A Poisson Random Field Framework Bridges Micro- To Macroscopic Scales In Microbial Transport

Abstract:

Understanding microbial fate and transport in surface water and making accurate predictions is a formidable task. Evidence from experimental and observational studies unequivocally points to temporal and spatial variability in microbial distributions with significant correlation structure; and to the critical role of processes at the microscopic level.

The temporal and spatial variability in microbial distributions arises from inherently random environmental factors and processes. Many cannot be described accurately using deterministic methods, necessitating a stochastic approach to microbial modeling. At the same time, microbial tracking studies identified significant spatial and temporal correlations in microbial distributions in streams, and highlighted the necessity of including microbial interactions with sediments, settling and re-suspension in models of microbial transport. Such understanding must be gained from microscopic, particle-scale research, because microdynamic interactions ultimately give rise to phenomena on higher scales. The challenge then is to be able to describe microbial behavior in probabilistic terms to take care of random drivers, while incorporating processes on microscopic scale and bridging the gap to macroscopic entities like concentrations that are used in watershed management.

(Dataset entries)
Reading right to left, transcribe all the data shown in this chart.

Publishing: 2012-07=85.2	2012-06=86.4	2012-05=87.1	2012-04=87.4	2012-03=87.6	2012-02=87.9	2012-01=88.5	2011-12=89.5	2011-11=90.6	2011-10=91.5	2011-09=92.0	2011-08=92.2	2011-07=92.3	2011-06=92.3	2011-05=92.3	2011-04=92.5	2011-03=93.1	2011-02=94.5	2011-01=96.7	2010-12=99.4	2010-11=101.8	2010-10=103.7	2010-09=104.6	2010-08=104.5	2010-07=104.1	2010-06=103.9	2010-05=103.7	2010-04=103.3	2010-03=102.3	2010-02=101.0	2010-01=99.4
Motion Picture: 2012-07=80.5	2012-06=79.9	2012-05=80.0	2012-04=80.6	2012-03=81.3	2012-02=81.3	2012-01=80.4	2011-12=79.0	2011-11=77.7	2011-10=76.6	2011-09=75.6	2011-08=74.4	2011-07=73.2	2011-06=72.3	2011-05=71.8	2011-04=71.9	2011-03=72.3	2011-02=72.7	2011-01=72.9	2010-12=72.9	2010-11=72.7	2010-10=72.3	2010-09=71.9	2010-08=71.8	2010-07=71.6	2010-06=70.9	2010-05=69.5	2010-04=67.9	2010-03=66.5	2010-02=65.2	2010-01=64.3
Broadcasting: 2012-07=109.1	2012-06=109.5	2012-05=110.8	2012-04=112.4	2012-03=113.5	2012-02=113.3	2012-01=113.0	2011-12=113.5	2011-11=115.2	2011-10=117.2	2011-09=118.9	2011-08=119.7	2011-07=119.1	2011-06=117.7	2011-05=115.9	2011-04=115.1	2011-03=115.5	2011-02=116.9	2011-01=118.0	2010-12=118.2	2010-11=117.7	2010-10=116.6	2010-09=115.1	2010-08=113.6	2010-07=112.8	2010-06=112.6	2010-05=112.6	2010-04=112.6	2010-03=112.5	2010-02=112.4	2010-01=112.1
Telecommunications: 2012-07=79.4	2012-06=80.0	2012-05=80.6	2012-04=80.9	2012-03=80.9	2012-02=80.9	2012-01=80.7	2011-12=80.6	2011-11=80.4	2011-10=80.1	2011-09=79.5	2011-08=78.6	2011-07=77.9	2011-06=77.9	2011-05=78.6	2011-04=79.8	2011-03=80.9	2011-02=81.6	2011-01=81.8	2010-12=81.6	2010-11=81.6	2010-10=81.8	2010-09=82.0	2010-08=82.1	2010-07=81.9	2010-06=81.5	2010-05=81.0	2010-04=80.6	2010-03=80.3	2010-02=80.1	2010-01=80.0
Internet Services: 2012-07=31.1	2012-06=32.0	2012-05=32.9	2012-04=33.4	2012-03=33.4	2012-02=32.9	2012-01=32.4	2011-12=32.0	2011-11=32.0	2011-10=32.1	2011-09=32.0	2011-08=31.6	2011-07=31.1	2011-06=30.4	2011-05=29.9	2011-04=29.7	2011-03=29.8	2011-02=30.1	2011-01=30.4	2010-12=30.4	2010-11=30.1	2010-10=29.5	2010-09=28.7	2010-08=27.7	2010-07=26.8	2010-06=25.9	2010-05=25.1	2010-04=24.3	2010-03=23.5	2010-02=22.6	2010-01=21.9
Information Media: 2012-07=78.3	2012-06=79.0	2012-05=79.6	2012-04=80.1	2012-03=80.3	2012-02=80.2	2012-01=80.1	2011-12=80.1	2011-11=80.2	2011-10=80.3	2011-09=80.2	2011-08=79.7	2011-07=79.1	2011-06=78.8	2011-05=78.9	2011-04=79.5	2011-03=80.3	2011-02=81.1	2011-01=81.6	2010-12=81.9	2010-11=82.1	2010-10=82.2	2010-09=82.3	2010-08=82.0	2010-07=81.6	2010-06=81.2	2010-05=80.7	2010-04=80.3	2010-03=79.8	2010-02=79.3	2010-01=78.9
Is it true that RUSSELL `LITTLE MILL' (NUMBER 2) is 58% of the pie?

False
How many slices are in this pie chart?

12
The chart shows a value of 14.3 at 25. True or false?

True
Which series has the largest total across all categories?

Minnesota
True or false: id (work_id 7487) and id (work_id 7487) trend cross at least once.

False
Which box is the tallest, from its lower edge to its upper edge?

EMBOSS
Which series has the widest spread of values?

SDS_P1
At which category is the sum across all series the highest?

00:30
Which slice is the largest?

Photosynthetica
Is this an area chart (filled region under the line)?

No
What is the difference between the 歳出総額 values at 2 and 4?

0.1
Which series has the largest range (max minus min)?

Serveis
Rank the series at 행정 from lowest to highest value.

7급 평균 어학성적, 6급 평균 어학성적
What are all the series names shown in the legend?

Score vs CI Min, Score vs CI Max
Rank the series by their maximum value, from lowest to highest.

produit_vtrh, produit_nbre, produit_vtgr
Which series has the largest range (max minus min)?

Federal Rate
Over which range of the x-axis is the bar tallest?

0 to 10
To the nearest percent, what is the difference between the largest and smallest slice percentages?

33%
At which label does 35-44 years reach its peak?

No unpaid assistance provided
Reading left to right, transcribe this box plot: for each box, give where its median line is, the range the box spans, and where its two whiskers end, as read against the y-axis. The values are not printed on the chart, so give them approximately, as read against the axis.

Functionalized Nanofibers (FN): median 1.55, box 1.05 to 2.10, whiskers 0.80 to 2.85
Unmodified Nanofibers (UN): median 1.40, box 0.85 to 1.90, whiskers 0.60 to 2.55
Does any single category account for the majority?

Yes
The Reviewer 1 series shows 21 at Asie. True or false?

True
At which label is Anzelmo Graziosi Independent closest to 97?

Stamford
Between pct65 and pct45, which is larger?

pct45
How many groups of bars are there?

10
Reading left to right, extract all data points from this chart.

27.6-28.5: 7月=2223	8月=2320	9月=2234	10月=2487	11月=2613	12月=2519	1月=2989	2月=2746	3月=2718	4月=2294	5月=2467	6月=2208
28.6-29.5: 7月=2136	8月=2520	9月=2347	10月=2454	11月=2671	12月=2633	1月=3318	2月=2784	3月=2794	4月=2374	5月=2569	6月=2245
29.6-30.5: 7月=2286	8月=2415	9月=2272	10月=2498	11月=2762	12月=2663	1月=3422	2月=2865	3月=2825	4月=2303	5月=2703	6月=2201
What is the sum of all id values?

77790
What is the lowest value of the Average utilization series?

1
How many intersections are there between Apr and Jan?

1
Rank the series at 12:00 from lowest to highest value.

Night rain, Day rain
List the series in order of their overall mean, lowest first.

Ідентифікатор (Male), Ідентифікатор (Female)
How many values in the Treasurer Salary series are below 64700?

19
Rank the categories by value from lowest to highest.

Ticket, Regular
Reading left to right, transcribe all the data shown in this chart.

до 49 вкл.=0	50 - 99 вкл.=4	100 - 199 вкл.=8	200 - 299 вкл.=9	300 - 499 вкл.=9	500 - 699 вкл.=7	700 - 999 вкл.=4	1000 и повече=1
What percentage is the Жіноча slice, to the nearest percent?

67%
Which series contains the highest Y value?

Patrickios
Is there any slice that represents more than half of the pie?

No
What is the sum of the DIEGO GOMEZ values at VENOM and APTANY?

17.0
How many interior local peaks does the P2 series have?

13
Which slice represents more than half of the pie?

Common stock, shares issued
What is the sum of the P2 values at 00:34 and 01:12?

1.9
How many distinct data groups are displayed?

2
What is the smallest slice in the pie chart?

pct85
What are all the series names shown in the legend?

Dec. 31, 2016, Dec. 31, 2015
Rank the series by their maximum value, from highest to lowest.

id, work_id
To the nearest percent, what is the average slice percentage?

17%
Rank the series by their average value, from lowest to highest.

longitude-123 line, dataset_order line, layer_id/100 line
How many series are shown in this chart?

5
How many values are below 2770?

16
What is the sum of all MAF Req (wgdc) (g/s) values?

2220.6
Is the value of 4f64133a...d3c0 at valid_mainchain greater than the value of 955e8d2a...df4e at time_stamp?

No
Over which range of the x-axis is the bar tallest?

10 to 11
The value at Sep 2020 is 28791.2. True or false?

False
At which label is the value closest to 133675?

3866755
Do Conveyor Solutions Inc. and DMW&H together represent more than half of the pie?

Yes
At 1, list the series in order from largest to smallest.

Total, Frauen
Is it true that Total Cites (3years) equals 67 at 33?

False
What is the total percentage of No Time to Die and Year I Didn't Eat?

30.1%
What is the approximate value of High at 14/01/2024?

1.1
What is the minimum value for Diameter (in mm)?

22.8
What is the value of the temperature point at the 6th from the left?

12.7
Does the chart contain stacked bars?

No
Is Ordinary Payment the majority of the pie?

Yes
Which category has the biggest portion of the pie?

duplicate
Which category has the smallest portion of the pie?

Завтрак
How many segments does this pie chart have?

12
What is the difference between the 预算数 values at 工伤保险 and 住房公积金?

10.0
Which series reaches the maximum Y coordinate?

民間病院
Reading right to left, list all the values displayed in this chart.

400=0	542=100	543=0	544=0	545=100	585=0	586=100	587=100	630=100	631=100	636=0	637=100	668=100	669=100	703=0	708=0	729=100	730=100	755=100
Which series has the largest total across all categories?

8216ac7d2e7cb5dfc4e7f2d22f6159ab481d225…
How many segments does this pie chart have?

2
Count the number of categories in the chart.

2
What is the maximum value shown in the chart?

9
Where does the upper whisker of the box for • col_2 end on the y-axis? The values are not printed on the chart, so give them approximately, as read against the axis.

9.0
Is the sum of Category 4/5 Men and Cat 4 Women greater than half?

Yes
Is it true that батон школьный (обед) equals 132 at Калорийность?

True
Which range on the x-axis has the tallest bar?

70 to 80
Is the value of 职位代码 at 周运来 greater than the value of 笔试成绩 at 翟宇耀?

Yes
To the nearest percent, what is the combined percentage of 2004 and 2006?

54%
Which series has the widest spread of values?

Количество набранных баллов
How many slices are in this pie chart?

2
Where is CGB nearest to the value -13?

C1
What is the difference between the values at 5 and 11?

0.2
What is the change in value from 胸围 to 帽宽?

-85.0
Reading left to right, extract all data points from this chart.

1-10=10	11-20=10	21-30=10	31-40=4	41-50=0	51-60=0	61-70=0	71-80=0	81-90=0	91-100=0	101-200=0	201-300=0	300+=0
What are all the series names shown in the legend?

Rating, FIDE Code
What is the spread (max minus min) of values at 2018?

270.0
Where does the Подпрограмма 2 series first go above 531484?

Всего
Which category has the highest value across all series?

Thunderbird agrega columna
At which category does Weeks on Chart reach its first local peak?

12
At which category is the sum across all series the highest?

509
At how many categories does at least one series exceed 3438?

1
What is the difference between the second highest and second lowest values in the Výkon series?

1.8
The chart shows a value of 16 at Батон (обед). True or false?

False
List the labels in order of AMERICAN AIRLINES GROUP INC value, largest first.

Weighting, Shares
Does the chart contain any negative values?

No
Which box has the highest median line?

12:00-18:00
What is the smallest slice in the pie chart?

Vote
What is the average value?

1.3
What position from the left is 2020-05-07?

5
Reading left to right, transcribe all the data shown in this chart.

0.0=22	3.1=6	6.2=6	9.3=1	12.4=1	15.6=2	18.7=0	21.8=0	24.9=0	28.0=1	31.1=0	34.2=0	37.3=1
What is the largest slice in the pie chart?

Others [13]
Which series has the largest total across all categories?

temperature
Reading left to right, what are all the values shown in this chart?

Task requirements:
(1) Reproduce the microbial transport abstract from "A Poisson Random" to "the microscopic level.".
(2) Pick up the abstract on microbial transport after its final sentence and continue it.

Answer set:
(1)
A Poisson Random Field Framework Bridges Micro- To Macroscopic Scales In Microbial Transport

Abstract:

Understanding microbial fate and transport in surface water and making accurate predictions is a formidable task. Evidence from experimental and observational studies unequivocally points to temporal and spatial variability in microbial distributions with significant correlation structure; and to the critical role of processes at the microscopic level.

(2)
We have derived a stochastic modeling paradigm that bridges microscopic processes to macroscopic manifestation of microbial behavior in time and space, where the Markov behavior of individual microbes collectively translates into a non-homogeneous Poisson random field that describes microbial population dynamics. The Poisson framework is applied to a mixed-use watershed and implemented within ArcGIS, which makes a wealth of geographic, topologic, soil and other information, as well as data from national and regional datasets, instantly available. Probabilities of exceeding microbial safety thresholds are then obtained at any point in time and space in the watershed.